Google Answers Logo
View Question
Q: Feature film & statistics ( Answered 5 out of 5 stars,   0 Comments )
Subject: Feature film & statistics
Category: Arts and Entertainment > Movies and Film
Asked by: tarre-ga
List Price: $7.00
Posted: 22 Jan 2003 01:14 PST
Expires: 21 Feb 2003 01:14 PST
Question ID: 146878
What is the average count of unique words (without repetition) in
American feature film?
Subject: Re: Feature film & statistics
Answered By: sycophant-ga on 22 Jan 2003 02:32 PST
Rated:5 out of 5 stars
This is a little difficult to answer accurately, as films vary
drastically. Also, information such as unique word count are not
readily available. What is available however, are scripts.

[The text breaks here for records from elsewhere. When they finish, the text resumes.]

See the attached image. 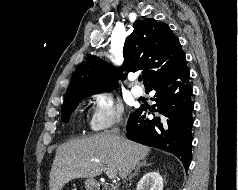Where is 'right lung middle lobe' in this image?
Returning a JSON list of instances; mask_svg holds the SVG:
<instances>
[{
  "mask_svg": "<svg viewBox=\"0 0 238 190\" xmlns=\"http://www.w3.org/2000/svg\"><path fill=\"white\" fill-rule=\"evenodd\" d=\"M89 95L90 94H79V95H73L68 98H65L64 103L61 108L62 121L67 123L68 119L70 117V114L76 108V106L78 105V102H80L83 98L88 97Z\"/></svg>",
  "mask_w": 238,
  "mask_h": 190,
  "instance_id": "1",
  "label": "right lung middle lobe"
}]
</instances>
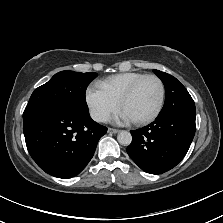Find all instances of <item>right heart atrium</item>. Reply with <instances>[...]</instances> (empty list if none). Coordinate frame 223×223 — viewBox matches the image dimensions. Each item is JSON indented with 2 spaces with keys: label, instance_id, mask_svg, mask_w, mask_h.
<instances>
[{
  "label": "right heart atrium",
  "instance_id": "d8ad5b80",
  "mask_svg": "<svg viewBox=\"0 0 223 223\" xmlns=\"http://www.w3.org/2000/svg\"><path fill=\"white\" fill-rule=\"evenodd\" d=\"M84 96L91 117L98 122L106 121L119 106V100L115 99L99 81L89 84Z\"/></svg>",
  "mask_w": 223,
  "mask_h": 223
}]
</instances>
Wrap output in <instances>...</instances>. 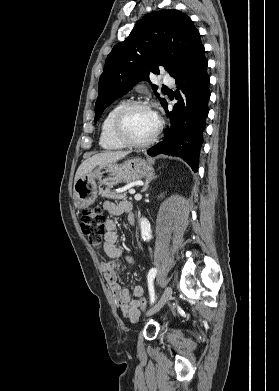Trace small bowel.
I'll return each mask as SVG.
<instances>
[{
	"instance_id": "c3829d8e",
	"label": "small bowel",
	"mask_w": 279,
	"mask_h": 391,
	"mask_svg": "<svg viewBox=\"0 0 279 391\" xmlns=\"http://www.w3.org/2000/svg\"><path fill=\"white\" fill-rule=\"evenodd\" d=\"M129 203L121 201L113 203L106 201L103 204V209L111 215L118 216L127 211ZM106 234L104 238L103 250L110 258L109 261L101 263V270L104 273L105 280L115 296L122 315L130 320L136 322L140 316V309L137 300L143 297V288L140 285H134L131 290L122 288L117 277L124 272L123 251L118 246V233L116 223L108 219L106 220ZM129 262H133L131 258H127Z\"/></svg>"
}]
</instances>
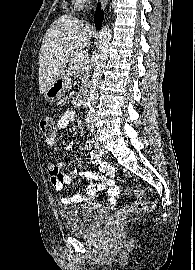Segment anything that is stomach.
I'll use <instances>...</instances> for the list:
<instances>
[{
  "instance_id": "0dacf381",
  "label": "stomach",
  "mask_w": 195,
  "mask_h": 270,
  "mask_svg": "<svg viewBox=\"0 0 195 270\" xmlns=\"http://www.w3.org/2000/svg\"><path fill=\"white\" fill-rule=\"evenodd\" d=\"M70 84V77L62 73L54 83L45 91L44 97L47 101H55L59 99L67 90Z\"/></svg>"
}]
</instances>
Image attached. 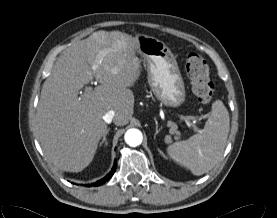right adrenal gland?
<instances>
[{"instance_id": "right-adrenal-gland-1", "label": "right adrenal gland", "mask_w": 277, "mask_h": 218, "mask_svg": "<svg viewBox=\"0 0 277 218\" xmlns=\"http://www.w3.org/2000/svg\"><path fill=\"white\" fill-rule=\"evenodd\" d=\"M109 131H110V128H108L107 131H106V133L104 134L103 139H102V141L100 142V146H102L103 144H104L105 146L108 145V142H107V140H106V136H107V134L109 133Z\"/></svg>"}]
</instances>
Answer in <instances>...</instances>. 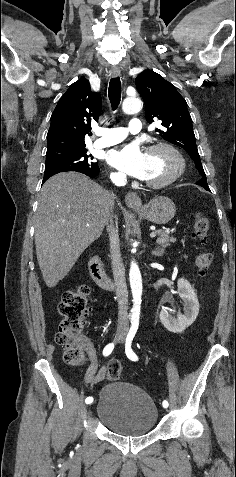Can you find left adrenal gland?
Wrapping results in <instances>:
<instances>
[{"label":"left adrenal gland","instance_id":"1","mask_svg":"<svg viewBox=\"0 0 236 477\" xmlns=\"http://www.w3.org/2000/svg\"><path fill=\"white\" fill-rule=\"evenodd\" d=\"M152 254L155 255V256H162L163 249L152 251Z\"/></svg>","mask_w":236,"mask_h":477}]
</instances>
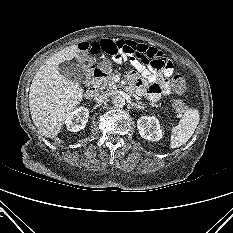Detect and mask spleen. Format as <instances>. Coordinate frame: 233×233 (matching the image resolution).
Returning a JSON list of instances; mask_svg holds the SVG:
<instances>
[{
  "label": "spleen",
  "mask_w": 233,
  "mask_h": 233,
  "mask_svg": "<svg viewBox=\"0 0 233 233\" xmlns=\"http://www.w3.org/2000/svg\"><path fill=\"white\" fill-rule=\"evenodd\" d=\"M199 121L198 109L190 108L186 110L179 124L172 128L170 147L178 148L185 144L194 134Z\"/></svg>",
  "instance_id": "obj_1"
}]
</instances>
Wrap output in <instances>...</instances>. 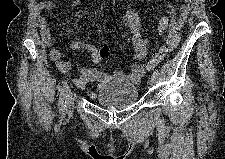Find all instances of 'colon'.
I'll return each instance as SVG.
<instances>
[{"label":"colon","instance_id":"1","mask_svg":"<svg viewBox=\"0 0 225 159\" xmlns=\"http://www.w3.org/2000/svg\"><path fill=\"white\" fill-rule=\"evenodd\" d=\"M169 51V47L163 46L153 57L152 59L147 63V70H152L156 66H158L164 57L167 55Z\"/></svg>","mask_w":225,"mask_h":159}]
</instances>
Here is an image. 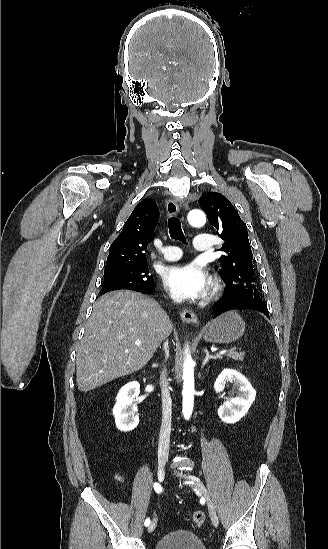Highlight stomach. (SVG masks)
Here are the masks:
<instances>
[{
  "label": "stomach",
  "instance_id": "obj_1",
  "mask_svg": "<svg viewBox=\"0 0 328 549\" xmlns=\"http://www.w3.org/2000/svg\"><path fill=\"white\" fill-rule=\"evenodd\" d=\"M245 333V323L237 311H226L210 321L203 335L207 343H232Z\"/></svg>",
  "mask_w": 328,
  "mask_h": 549
}]
</instances>
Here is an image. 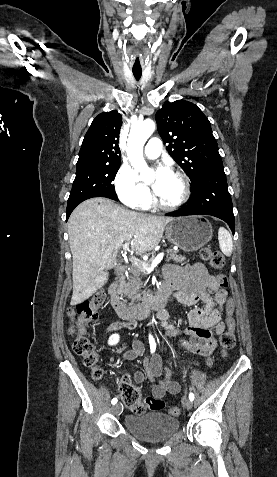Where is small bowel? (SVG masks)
I'll return each instance as SVG.
<instances>
[{
	"label": "small bowel",
	"instance_id": "c3829d8e",
	"mask_svg": "<svg viewBox=\"0 0 277 477\" xmlns=\"http://www.w3.org/2000/svg\"><path fill=\"white\" fill-rule=\"evenodd\" d=\"M166 279L162 291L173 296L178 302L186 306H194L198 301L203 305L194 307L188 314L189 326L178 329L168 324L167 312L158 315V320L168 336H180L179 342L185 349L206 356L208 366L212 365L210 353L216 347V336L222 334L227 325L222 320L223 306L229 299L227 291L220 285L216 277L210 275L206 267L201 263L191 265H166L163 270ZM136 323L114 322L107 328L108 332L122 328L134 329ZM228 327V326H227ZM145 346L142 341L134 339L132 346L122 354L127 361L134 360L144 354ZM143 365L146 375L151 382V394L153 398L162 399L166 394H178L180 384L172 377L169 368H163L161 357L158 353L150 358H144ZM163 378L158 380L160 376ZM145 374L137 371L133 374L136 383H142ZM123 381H130L125 376Z\"/></svg>",
	"mask_w": 277,
	"mask_h": 477
}]
</instances>
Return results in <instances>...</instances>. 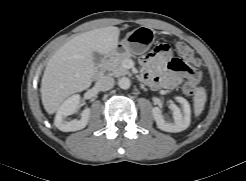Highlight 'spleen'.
<instances>
[{"label": "spleen", "mask_w": 246, "mask_h": 181, "mask_svg": "<svg viewBox=\"0 0 246 181\" xmlns=\"http://www.w3.org/2000/svg\"><path fill=\"white\" fill-rule=\"evenodd\" d=\"M207 94L204 87H197L193 96V108L195 116H199L204 110Z\"/></svg>", "instance_id": "spleen-1"}]
</instances>
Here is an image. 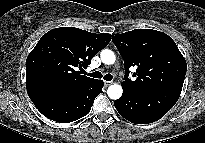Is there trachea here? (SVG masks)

So, I have examined the following sctipts from Drew's Script-o-Rama

The Sixth Sense
Austin Powers
Chasing Amy
Interview With A Vampire
Thirteen Days

Using a complex combination of GNU tools (detailed below) I derived
the following numbers:

The Sixth Sense: 1421 (from 22753 words)
Austin Powers: 2096 (from 19091 words)
Chasing Amy: 1889 (from 23232 words)
Interview With A Vampire: 1736 (from 22371 words)
Thirteen Days: 2457 (from 33311 words)
Traffic: 2436 (from 29872 words)

This is by no means an accurate sample of all American movies, however
a reasonable estimate can be hazarded based on these numbers, or an
average of around 2000 unique words. However these scripts also
include shooting directions and some abbreviations. For this, based of
reading through some of them, I suspect we can subtract around 20 from
our estimate (most words seem to be used if dialogue too, however
some, especially film terms are not). This brings us to an average of

This number appears to be about 1/5th to 1/10th of the average
vocabulary of a native english speaker (estimates seems to vary from
10,000 to 20,000)

For your information the 10 most common words in my sample are:
   8316 the
   3659 a
   3291 to
   3126 and
   2510 of
   2424 you
   1932 in
   1800 i
   1623 is
   1450 it

Script text was passed though the following command pipeline:
  tr '[A-Z]' '[a-z]' | tr -cd '[A-Za-z0-9_ \012]' | tr -s '[ ]' '\012'
| sort | uniq -u | wc -w
  (For unique count)
  tr '[A-Z]' '[a-z]' | tr -cd '[A-Za-z0-9_ \012]' | tr -s '[ ]' '\012'
| sort |  wc -w
  (For total count)

If you feel my sample to really too small, let me know, and I can
double, or triple it, although I suspect the outcome will remain

tarre-ga rated this answer:5 out of 5 stars
I know that it is hard to say exactly: "And the average count is .. " 
 .. :))) .. but the answer satisfies me. Thanks a lot!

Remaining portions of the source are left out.